__What is being asked__: Please return every one of the entries below verbatim, line for line, but leave out the picture lines.

__Data__:
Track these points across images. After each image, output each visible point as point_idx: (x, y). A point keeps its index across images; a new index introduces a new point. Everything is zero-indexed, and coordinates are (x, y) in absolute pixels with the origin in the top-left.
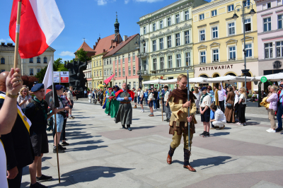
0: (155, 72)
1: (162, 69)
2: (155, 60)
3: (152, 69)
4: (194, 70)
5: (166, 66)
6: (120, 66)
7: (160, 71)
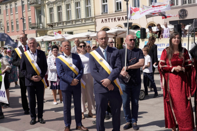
0: (52, 26)
1: (60, 22)
2: (51, 10)
3: (49, 22)
4: (95, 22)
5: (64, 19)
6: (12, 17)
7: (58, 24)
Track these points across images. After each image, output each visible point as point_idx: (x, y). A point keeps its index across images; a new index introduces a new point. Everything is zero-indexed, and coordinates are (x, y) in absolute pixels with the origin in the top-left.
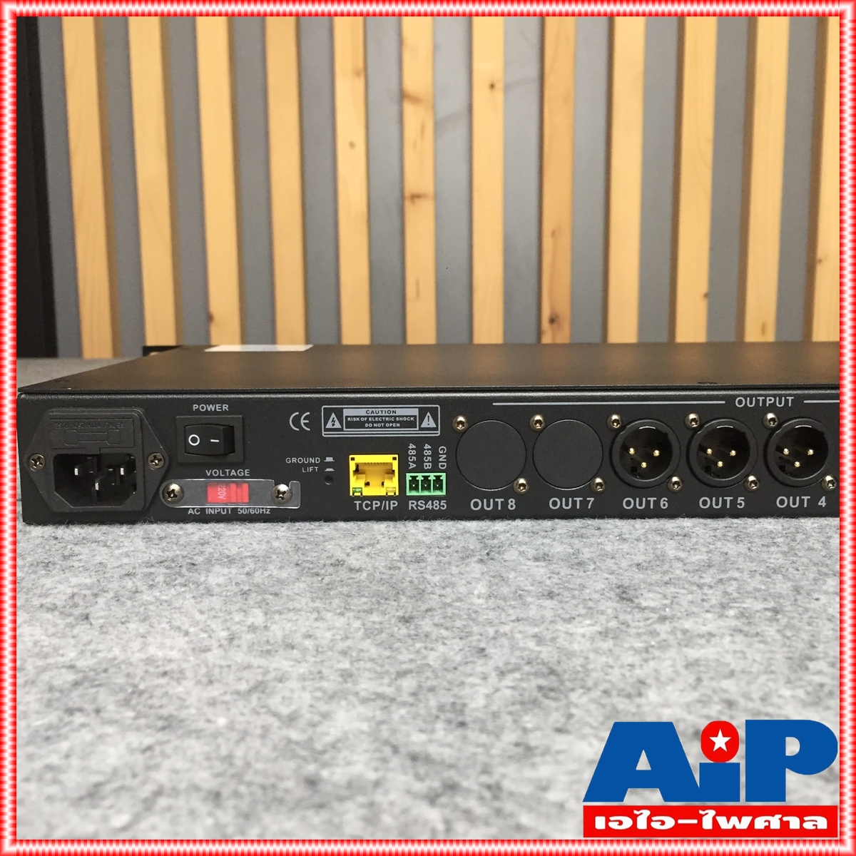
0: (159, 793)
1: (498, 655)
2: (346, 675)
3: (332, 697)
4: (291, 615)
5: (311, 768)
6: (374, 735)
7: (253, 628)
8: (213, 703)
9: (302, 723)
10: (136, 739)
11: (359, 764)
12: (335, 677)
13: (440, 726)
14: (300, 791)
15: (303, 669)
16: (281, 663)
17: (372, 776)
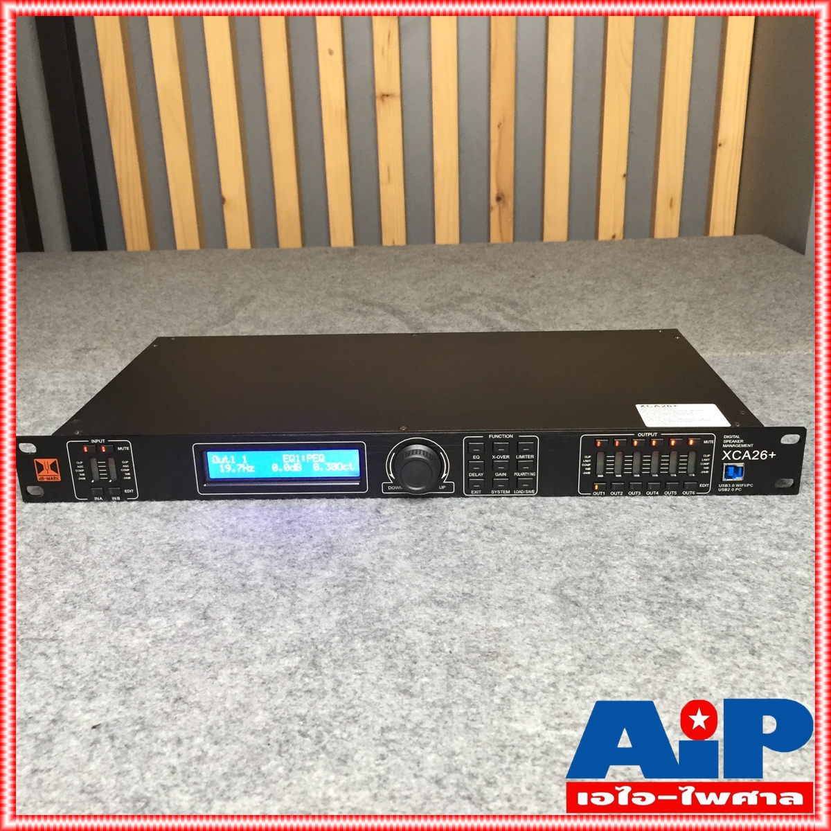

__Output for this exercise__:
Track these points across images. After each image, output each visible point as point_idx: (x, y). A point keeps its index across images; a new index introduces a new point. Everything is zero-indexed, and coordinates are (x, y) in absolute pixels with the origin in the top-left.
0: (155, 72)
1: (162, 69)
2: (155, 60)
3: (152, 69)
4: (194, 70)
5: (166, 66)
6: (120, 66)
7: (160, 71)
0: (52, 26)
1: (60, 22)
2: (51, 10)
3: (49, 22)
4: (95, 22)
5: (64, 19)
6: (12, 17)
7: (58, 24)
Track these points across images. After each image, output each visible point as point_idx: (x, y). A point keeps its index across images; a new index introduces a new point. Everything is zero-indexed, and coordinates are (x, y) in absolute pixels with the origin in the top-left.
0: (159, 793)
1: (498, 655)
2: (346, 675)
3: (332, 697)
4: (291, 615)
5: (311, 768)
6: (374, 735)
7: (253, 628)
8: (213, 703)
9: (302, 723)
10: (136, 739)
11: (359, 764)
12: (335, 677)
13: (440, 726)
14: (300, 791)
15: (303, 669)
16: (281, 663)
17: (372, 776)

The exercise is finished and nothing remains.